Protein postranslational modifications (PTM) occur broadly accross human proteome. Interests in lysine methylation intensified when its role in chromatin remodeling was observed. Depending on the site and state of this PTM, histone methylation may either leads to activation or repression of gene transcription. Amino group of lysine residues may be mono-, di- or tri-methylated with each methylation state accompanied with distinct biological outcome. The studies on histone methylation also opened avenues to for searching other targets of lysine methyltransferases. In 2004 central tumor suppressor, p53, was found to be methylated which caused its stability and p53-mediated apoptosis in response to genotoxic stress. After that many others non-histone targets were identified. My research is focused on the central question of how lysine methylation reveals its biological function.

Investigation of reading domains with unknown function

Methylation does not substantially alter the lysine’ biophysical properties.

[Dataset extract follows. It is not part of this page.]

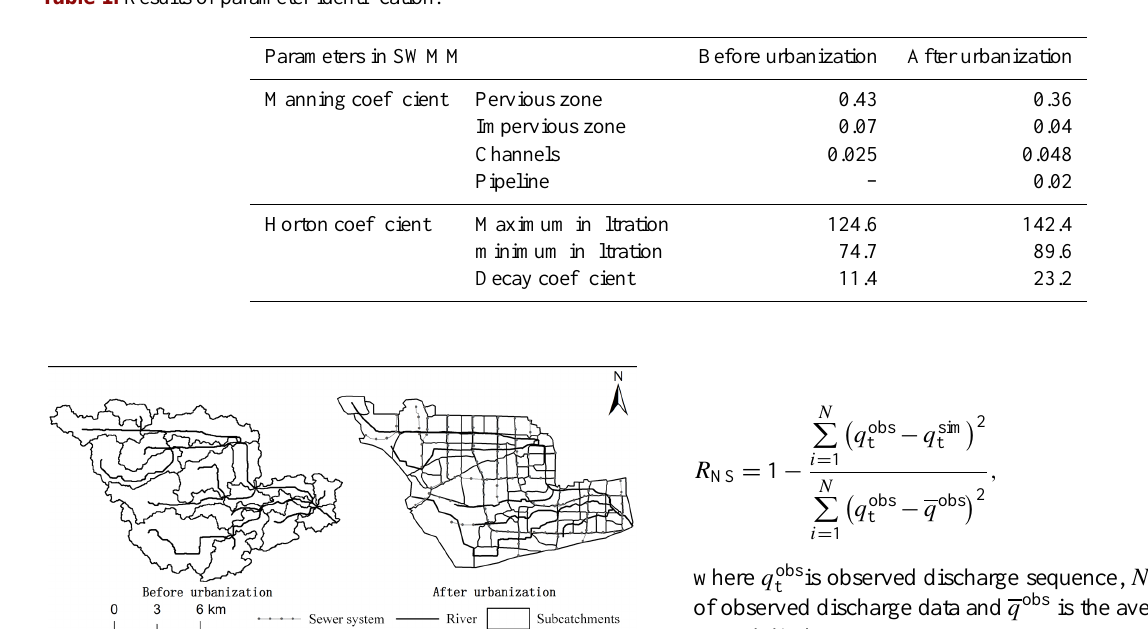
Table 1. Results of parameter identification.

Mainly, biological outcome is driven via so called ‘readers’ (reading domain), which not only recognize the methylation mark but also, distinguish between various methylation states. The functional readout of particular lysine methylation depends on ‘reader’ character. It can be: involved directly in formation of chromatin structure (ex. Heterochromatin protein 1); scaffold for binding of other proteins which induce local chromatin changes; adaptor factors which are involved in DNA metabolism (transcription factors, DNA replication and repair machinery). Despite great research efforts, the function of newly identified lysine methylation targets and their reading domains awaits elucidation. Our group examines reading domains with unknown functions.

Identification and characterization of new reading domains

High number of potential methylation sites in proteome almost guarantee that large number of readers with important biological function remains to be discovered. Moreover, mainly quantitative mass spectrometry (MS) methods are adpoted for identification of readers. Their main drawback is bias toward higher abundance proteins and limited detection of small scale interactions. Additionally, many interaction beside low abundance have high turnover rate and escape identification in MS approaches. Hence, development of cost-effective screening method for protein partners based on their methylation status is very timely and will bring significant progress in methyllysine readout.

Coordinated binding of multiple PTM provides a lock-key type mechanism for particular target proteins and ensures proper biological outcomes. Misreading of lysine marks has been shown to underlie human disease, including autoimmune, developmental abnormalities and cancer. Thus investigating the binding of the readers to methylated partners is not only important for elucidating fundamental mechanisms of cellular regulation but also necessary for design of targeted therapeutics.